Robert Westbrook is retiring, so he can go back to work.
Well, sort of.
Westbrook announced earlier this year that this school year would be his last as superintendent of Milano Independent School District after nine years of leading the district.
But his retirement plans don’t include a life of leisurely golfing or fishing or a lot of seeing the good, old USA.
“I have a couple of opportunities I’m exploring,” he said. “Including hanging out my shingle and doing a little accounting.”
Before Westbrook began his career in education he was an accountant and he recently updated his CPA license.
“I might look into financial audits for school districts,” he said. “But not that 12 to 14 hours a day routine.”
After graduating from Sam Houston State University, Westbrook was an accountant for a corporation’s Dallas office.
After a couple of years there, he was feeling like he needed to be closer to home as his mother’s health was declining and his father had died during his senior year at college.
Ted Hubert was Milano ISD superintendent then and I told him I was thinking about coming home to teach at some point.
Hubert surprised him asking him when can you get here, he said.
He said Hubert told him the district could put him on an emergency permit and he could start now rather than later.
“I quickly discovered that teaching was my passion,” he said. “I was teaching primarily junior high math and was assistant football, basketball and track coach.
That was in 1988.
“I did that for six years, then I became the junior high and high school principal,” he said.
But his career goal of becoming a superintendent took him away from Milano.
In the early 2000s he got a superintendent job at a tiny district in Ward County of Grandfalls Royalty out in West Texas between Monahans to the north and Fort Stockton to the south.
“There were 130 kids in the whole district,” he said. “We would have to drive two and a half to four hours to play sports.”
From there he went to Brackett Independent School District in Brackettville, where for each year of his three years there the district produced three consecutive National Merit Scholar Award winners.
“I will always be fond of Brackettville,” he said.
But in 2012 the superintendent’s position in Milano was open and “like a bad penny, I turned up,” he said.
“At the end of the day, it was what I needed. To come back home to family.
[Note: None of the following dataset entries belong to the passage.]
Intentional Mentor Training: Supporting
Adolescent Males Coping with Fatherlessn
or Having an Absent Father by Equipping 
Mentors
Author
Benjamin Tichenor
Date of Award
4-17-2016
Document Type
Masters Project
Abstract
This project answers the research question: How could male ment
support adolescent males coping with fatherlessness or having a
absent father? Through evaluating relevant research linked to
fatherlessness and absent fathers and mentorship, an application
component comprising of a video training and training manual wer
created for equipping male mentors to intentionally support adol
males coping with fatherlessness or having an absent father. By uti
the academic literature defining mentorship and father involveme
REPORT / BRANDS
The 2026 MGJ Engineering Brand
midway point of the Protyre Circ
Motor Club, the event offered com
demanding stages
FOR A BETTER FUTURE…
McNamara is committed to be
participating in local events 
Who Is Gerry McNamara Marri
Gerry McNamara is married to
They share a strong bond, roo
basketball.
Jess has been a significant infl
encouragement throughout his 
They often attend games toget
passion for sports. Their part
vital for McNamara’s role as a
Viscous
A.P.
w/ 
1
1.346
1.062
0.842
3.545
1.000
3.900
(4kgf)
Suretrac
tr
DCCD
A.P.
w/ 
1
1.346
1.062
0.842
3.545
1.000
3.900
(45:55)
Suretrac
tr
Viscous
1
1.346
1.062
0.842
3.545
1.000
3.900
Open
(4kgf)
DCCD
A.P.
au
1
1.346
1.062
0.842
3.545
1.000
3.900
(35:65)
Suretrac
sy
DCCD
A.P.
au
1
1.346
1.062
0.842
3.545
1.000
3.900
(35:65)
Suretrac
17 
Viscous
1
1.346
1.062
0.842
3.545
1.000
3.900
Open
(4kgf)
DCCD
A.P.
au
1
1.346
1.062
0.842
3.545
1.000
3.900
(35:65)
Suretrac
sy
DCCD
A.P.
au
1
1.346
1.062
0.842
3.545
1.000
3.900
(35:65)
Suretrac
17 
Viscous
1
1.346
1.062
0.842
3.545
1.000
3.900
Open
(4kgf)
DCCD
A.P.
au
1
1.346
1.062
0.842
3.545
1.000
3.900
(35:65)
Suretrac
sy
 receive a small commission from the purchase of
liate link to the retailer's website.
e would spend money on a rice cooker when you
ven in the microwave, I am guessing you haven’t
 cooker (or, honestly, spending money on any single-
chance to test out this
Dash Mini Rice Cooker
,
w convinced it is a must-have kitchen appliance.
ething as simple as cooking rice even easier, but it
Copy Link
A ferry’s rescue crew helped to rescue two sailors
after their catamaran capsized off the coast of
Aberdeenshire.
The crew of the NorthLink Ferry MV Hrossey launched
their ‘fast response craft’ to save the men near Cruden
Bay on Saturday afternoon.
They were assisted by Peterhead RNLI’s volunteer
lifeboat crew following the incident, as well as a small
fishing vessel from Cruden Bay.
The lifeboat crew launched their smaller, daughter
This is always going to be home,” he said.
During his tenure at MISD, voters passed a $3.28 million bond to build a new junior high, a vocational ag building and an elementary cafeteria and classrooms.
The district also improved student performance via targeted staff development, became a data-driven district and hired a director of curriculum and instruction, he said.
In all he has spent 32 years of his career in some aspect of education, and that has made him realize that wherever one goes in live whether near or far from home there are good people wherever one goes, he said.
“I have made lifelong friends along the way,” he said. “I am most proud of the relationships that I have built with students, first and foremost, with staff, teachers, the community and parents.”
There have been many moments that make him satisfied by his career path.
“Over the years the most important is seeing the kids and what they do with their lives. To see kids who may have struggled academically or behaviorally become productive and successful in life makes me extremely proud,” he said.
His upcoming retirement won’t be all work with very little play, he said.
He plans to spend time visiting his son and daughter-in-law in Kansas.
He also has a closer destination in his travel plans.
“Time will be built in for trips to Needville to see my daughter and son-in-law and most important my five-month-old grandson.”